I got nothing done of course. Those tasks I promised myself to do, all fallen by the wayside. I would always do them ‘soon’. After ‘this’, or after ‘that’. And almost unnoticed, they were not done. And likely won’t be now. I still have more than a month to go before our short holiday. Choosing September as always, once the schools go back, and places are less crowded. A quiet seaside village in England, with no need to suffer the stress and fuss of airports, or that seasickness-inducing ferry journey.

2017 was my year to ‘be positive’. Six months gone, and I have managed it so far. Despite many things that I won’t go into here causing enough stress to overturn my determination, I made myself look at the positive side always, even when it seemed impossible to do. Staying positive, for the rest of 2017.

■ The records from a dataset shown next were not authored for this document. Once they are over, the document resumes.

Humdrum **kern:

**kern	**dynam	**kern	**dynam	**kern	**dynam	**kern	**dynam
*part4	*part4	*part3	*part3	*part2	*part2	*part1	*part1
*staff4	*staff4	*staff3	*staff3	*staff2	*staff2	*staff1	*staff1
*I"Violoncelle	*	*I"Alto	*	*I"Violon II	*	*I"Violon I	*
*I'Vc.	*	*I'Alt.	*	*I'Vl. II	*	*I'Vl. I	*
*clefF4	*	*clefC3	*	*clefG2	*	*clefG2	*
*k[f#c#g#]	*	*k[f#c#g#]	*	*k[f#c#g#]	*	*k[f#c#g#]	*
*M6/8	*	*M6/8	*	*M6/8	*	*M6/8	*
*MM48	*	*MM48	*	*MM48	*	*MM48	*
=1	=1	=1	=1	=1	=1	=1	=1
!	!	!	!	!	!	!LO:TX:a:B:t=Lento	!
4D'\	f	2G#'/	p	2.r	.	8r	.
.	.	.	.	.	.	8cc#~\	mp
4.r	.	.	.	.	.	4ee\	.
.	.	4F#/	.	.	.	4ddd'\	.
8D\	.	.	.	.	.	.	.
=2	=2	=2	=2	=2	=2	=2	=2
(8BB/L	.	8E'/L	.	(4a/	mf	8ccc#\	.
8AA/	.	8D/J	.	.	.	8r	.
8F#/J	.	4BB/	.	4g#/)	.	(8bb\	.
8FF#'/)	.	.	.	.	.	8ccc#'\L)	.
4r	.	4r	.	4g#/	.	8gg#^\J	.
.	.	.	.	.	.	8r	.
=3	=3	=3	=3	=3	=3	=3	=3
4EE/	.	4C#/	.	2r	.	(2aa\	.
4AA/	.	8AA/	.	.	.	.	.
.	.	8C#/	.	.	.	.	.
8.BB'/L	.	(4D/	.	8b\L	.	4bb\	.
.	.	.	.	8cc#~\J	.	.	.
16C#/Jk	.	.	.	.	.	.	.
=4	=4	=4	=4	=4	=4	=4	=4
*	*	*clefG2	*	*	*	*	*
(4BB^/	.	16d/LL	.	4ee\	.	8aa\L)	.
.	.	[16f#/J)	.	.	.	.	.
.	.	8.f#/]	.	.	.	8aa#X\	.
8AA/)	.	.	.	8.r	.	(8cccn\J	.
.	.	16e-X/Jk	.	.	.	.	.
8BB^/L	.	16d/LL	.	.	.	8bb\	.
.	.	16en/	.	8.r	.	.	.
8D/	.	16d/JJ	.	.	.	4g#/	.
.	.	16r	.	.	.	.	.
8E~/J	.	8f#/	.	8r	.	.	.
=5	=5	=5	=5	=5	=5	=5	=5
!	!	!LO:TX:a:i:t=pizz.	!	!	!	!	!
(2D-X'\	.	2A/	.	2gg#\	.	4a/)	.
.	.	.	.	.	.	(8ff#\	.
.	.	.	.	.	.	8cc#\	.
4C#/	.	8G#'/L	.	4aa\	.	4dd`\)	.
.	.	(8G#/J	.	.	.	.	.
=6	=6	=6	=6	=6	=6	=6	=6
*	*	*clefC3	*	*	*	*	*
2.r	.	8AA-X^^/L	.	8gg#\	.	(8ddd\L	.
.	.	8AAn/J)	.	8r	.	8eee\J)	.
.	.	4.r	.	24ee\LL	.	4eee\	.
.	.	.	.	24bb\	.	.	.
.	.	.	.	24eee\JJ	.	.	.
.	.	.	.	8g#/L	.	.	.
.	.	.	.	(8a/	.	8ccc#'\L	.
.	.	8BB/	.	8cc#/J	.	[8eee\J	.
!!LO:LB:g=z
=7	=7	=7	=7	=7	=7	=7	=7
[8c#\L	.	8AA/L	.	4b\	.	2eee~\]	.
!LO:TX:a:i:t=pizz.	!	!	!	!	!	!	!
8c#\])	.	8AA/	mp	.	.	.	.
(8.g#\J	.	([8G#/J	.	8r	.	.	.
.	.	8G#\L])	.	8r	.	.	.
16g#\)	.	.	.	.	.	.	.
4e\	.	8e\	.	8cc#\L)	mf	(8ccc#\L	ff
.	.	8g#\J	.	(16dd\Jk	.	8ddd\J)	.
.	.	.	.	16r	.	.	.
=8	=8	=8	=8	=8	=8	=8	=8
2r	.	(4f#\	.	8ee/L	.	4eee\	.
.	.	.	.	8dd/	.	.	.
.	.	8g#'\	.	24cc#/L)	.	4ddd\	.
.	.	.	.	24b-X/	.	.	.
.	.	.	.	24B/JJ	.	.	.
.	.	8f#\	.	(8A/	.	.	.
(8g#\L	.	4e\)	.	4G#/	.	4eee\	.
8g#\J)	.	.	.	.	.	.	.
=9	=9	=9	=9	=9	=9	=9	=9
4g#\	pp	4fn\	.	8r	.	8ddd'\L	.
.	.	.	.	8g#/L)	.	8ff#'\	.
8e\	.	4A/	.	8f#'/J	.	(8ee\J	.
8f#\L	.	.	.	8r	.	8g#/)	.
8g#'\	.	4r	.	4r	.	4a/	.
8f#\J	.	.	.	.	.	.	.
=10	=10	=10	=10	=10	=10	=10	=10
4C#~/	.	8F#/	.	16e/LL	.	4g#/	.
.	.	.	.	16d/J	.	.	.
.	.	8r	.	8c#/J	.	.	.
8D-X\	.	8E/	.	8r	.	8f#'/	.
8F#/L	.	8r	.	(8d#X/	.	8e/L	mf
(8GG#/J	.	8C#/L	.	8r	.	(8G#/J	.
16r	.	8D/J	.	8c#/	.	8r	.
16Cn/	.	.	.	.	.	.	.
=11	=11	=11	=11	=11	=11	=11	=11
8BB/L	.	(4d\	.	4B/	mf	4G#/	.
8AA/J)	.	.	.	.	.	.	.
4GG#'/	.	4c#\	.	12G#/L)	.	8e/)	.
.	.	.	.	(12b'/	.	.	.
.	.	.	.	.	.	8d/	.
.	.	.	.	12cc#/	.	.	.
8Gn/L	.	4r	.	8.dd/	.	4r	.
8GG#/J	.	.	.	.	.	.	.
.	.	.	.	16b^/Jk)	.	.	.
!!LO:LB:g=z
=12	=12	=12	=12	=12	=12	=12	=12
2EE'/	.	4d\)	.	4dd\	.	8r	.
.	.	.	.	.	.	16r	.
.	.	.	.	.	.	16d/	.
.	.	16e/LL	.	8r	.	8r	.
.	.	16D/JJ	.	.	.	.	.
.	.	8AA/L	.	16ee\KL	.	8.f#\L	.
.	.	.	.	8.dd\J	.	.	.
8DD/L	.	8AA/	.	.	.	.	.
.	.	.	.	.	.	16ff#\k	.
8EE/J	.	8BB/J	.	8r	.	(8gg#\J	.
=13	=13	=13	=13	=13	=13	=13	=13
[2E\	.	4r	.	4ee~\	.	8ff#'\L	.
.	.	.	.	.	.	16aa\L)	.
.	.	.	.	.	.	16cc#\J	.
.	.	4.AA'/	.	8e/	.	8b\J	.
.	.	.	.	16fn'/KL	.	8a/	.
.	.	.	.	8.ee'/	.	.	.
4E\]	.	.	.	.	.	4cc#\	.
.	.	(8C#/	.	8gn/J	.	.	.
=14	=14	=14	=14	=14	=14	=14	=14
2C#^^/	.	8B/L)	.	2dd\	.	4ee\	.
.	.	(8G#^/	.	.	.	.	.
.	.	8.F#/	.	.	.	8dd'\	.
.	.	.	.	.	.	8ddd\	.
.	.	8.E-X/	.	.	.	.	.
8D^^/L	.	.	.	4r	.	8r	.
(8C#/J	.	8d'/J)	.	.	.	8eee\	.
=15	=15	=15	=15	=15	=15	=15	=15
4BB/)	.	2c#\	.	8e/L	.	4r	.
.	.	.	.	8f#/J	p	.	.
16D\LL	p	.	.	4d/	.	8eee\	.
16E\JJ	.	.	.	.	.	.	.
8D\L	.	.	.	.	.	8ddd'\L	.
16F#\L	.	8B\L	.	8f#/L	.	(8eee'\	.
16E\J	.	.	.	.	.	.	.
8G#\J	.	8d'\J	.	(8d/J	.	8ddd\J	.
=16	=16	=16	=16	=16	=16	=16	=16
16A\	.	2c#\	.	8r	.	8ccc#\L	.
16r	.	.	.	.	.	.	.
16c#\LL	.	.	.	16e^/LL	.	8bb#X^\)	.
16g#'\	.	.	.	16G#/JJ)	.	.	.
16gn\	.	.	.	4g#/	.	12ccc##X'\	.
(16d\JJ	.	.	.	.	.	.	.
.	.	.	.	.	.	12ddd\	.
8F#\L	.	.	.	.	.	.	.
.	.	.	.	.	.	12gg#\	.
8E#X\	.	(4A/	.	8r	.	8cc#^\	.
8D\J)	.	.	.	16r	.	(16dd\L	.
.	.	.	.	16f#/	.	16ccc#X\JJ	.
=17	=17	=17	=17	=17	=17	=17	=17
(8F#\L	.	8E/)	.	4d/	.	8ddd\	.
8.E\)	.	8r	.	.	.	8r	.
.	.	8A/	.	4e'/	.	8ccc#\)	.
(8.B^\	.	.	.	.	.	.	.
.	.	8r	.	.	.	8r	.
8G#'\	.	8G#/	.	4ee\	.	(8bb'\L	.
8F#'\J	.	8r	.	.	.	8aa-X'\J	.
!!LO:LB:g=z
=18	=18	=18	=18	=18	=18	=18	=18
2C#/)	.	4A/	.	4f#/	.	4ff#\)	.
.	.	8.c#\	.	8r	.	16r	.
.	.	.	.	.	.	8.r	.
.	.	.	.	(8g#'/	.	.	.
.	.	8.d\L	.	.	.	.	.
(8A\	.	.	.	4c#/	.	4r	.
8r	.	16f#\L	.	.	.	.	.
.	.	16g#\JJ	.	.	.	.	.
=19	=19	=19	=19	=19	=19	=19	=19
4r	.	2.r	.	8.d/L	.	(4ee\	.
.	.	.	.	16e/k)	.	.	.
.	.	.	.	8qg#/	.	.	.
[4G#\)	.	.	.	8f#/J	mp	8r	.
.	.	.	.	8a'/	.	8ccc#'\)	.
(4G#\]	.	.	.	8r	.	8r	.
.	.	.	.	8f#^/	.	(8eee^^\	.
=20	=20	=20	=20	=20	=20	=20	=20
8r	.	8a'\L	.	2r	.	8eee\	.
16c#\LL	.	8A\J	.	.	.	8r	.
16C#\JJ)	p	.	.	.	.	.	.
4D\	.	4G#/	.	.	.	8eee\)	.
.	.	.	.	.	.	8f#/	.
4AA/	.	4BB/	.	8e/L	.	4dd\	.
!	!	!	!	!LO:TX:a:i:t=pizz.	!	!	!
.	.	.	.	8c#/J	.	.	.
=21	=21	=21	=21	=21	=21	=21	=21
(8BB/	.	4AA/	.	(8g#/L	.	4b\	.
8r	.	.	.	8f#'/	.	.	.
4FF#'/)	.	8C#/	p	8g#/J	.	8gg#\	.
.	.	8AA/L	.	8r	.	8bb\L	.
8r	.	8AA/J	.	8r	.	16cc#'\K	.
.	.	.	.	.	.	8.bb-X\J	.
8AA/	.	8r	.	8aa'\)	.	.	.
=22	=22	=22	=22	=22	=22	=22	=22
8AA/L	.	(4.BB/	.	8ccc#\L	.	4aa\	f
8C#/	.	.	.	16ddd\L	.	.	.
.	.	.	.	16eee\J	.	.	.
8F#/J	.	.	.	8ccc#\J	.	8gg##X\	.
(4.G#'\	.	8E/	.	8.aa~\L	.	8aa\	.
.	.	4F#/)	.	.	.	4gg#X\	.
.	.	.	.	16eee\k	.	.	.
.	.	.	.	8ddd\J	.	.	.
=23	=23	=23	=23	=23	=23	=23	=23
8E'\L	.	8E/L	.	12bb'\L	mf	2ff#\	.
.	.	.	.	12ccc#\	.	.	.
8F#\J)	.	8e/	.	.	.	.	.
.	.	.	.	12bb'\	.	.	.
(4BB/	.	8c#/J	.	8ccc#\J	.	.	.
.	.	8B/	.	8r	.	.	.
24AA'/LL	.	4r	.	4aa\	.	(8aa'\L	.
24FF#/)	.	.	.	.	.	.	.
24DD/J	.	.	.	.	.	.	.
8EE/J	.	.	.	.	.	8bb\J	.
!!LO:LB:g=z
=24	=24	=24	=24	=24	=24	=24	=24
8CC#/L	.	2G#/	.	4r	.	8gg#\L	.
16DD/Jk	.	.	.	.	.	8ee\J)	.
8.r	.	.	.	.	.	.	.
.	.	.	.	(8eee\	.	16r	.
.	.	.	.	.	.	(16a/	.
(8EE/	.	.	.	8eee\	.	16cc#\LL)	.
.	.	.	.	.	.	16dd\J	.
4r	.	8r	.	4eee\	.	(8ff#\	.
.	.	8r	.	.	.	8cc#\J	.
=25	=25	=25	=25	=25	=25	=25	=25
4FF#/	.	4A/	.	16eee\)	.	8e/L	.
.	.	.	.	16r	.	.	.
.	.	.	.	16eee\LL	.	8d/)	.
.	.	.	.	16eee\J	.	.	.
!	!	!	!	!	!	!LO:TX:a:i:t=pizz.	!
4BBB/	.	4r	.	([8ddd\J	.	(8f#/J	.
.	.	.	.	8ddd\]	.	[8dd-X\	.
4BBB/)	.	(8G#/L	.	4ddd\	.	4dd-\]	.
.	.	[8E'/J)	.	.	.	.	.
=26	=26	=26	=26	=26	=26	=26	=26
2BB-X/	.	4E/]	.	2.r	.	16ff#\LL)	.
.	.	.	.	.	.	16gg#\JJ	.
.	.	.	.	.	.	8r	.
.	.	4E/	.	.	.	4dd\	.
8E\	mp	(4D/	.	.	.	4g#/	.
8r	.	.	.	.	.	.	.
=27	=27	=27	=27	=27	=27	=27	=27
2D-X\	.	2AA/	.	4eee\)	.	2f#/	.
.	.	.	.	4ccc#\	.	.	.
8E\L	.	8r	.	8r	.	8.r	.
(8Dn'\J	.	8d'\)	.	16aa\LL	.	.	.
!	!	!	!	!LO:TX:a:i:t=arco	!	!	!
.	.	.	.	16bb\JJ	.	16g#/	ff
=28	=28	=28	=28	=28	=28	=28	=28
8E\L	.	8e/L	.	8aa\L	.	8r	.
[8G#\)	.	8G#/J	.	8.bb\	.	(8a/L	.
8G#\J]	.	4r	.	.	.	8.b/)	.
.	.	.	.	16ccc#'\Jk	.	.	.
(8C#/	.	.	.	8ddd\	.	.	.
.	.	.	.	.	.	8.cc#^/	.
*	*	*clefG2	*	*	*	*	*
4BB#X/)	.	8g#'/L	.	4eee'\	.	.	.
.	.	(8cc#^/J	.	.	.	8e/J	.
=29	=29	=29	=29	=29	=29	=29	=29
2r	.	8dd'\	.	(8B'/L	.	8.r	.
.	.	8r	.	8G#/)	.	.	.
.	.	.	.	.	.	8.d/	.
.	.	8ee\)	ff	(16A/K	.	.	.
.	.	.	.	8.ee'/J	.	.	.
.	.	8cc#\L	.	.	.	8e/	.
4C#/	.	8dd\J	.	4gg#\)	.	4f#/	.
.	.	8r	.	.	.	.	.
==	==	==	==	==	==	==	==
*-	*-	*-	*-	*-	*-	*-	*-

The blog has been huge this year, by my standards. The A-Z challenges were so well received, with views and comments far more than I ever anticipated. Something to definitely be positive about. Despite feeling drained by weeks of the ‘winter virus’, that I renamed ‘the permanent virus’, I didn’t suffer anything drastic. Ollie recovered from his ear infection and tooth extraction, and continues his happy obsessive-compulsive life the same as before.

I get older, more reflective, even more nostalgic. But I have settled into life here, at long last. Though the years pass far too rapidly, they are peaceful years, and a suitable contrast to the sixty hectic years that preceded them. If I can manage to stay positive for the next six months, maybe 2018 will just be positive, without having to think about it any longer.